May 28, 2023 17:33 UTC
  • Erdogan declares victory in historic Turkish runoff election

Turkish President Recep Tayyip Erdogan has declared victory in a historic runoff election, thanking Turkish voters for giving him a mandate to govern the country for the next five years.

Speaking from atop a bus in his home district in Istanbul on Sunday evening, Erdogan thanked the Turkish nation for voting and said he won the runoff vote against challenger Kemal Kilicdaroglu with their support.

"We will be ruling the country for the coming five years," Erdogan told his supporters. "God willing, we will be deserving of your trust."

The runoff was held after both Erdogan and Kilicdaroglu failed to secure more than 50 percent of the votes required for an outright victory in the first round on May 14.

With almost 100 percent of the votes counted on Sunday evening, Erdogan was the winner with more than 52 percent of the votes, while Kilicdaroglu received nearly 48 percent of the votes. 

State-run Anadolu agency reported that the voter turnout was at about 85 percent.

These are unofficial results.

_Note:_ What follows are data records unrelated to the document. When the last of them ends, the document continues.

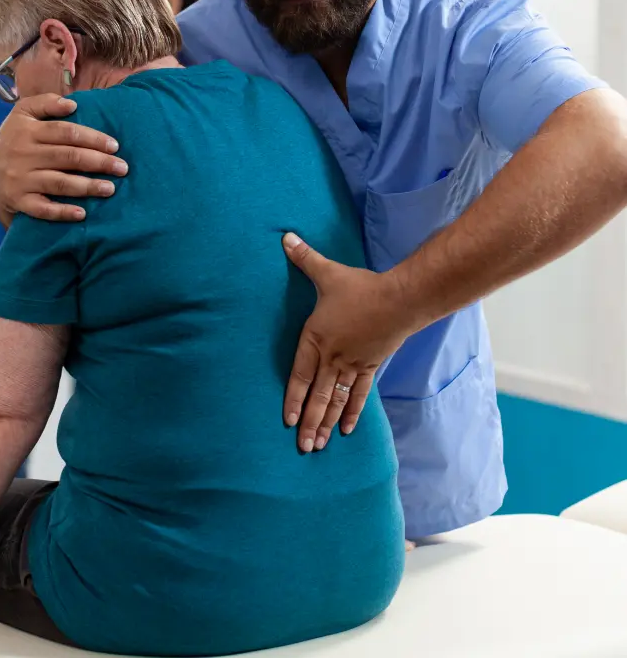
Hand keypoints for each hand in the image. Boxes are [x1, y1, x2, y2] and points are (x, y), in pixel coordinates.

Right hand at [0, 93, 128, 224]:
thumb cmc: (15, 140)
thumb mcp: (23, 114)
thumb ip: (46, 103)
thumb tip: (72, 104)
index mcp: (27, 130)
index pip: (66, 132)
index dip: (93, 138)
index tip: (114, 146)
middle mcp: (22, 154)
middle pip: (67, 157)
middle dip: (99, 162)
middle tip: (122, 168)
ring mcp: (19, 179)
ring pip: (58, 182)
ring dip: (87, 186)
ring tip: (110, 188)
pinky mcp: (17, 201)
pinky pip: (42, 209)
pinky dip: (62, 212)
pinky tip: (82, 214)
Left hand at [282, 233, 415, 452]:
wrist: (401, 299)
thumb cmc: (361, 287)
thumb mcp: (328, 272)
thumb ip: (304, 258)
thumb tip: (284, 237)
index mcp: (317, 338)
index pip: (299, 374)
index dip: (292, 398)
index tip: (286, 420)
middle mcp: (333, 356)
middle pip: (317, 395)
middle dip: (309, 422)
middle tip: (301, 447)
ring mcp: (353, 365)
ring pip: (336, 400)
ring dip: (326, 423)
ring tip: (318, 446)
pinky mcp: (370, 367)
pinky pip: (358, 395)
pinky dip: (352, 412)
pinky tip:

Turkey's Supreme Election Council will publish the official result later on. 

Earlier in the day, Erdogan asked his supporters “to stay at the ballot boxes until results are finalized.”

“Now is the time to protect the will of the people which we hold in the highest esteem,” Erdogan wrote on his Twitter account.

Erdogan's supporters gathered at his Istanbul residence in anticipation of victory, chanting Allahu Akbar, or God is Greatest.

"I expect everything to become better," said Nisa, 28, a headscarved woman wearing a headband with Erdogan's name.

Chairman of the Supreme Election Board (YSK), Ahmet Yener, said in a statement that the election was not marred by any voting irregularities and fraud.

The polls opened at 8 a.m. local time (0500 GMT) and closed at 5 p.m. (1400 GMT) on Sunday, with more than 64 million Turks reported eligible to vote at nearly 192,000 polling stations, including more than six million who were first-time voters on May 14.

Millions of voters went to the polls in the first round to elect the country’s president and members of its 600-seat parliament, with Erdogan’s AKP winning a majority against the opposition’s six-party Nation alliance in parliament.

The overall turnout in the first round was 87.04 percent, of which 49.5 percent of the ballots went to Erdogan and 44.9 percent were cast in favor of Kilicdaroglu.

The 69-year-old incumbent president defied opinion polls and came out comfortably ahead with an almost five-point lead over his 74-year-old rival on May 14, but he fell just short of the 50 percent needed to avoid a runoff.

Kilicdaroglu, a former civil servant who is the candidate of a six-party opposition alliance, leads the Republican People’s Party (CHP) created by Turkey’s founder Mustafa Kemal Ataturk.

Over the last week, Erdogan received the endorsement of nationalist candidate Sinan Ogan, who came third with 5.2 percent support in the initial vote and was eliminated.

A closely-watched survey, carried out on May 20-21 by national pollster Konda, put support for Erdogan at 52.7 percent and Kilicdaroglu at 47.3 percent for the runoff.

Billed as Turkey’s most important election in recent history, Sunday’s vote will decide not only who leads Turkey but also how it is governed amid an economic crisis that saw the national currency plunging to one-tenth of its value against the dollar in a decade. Turkey’s inflation topped 85 percent in October last year.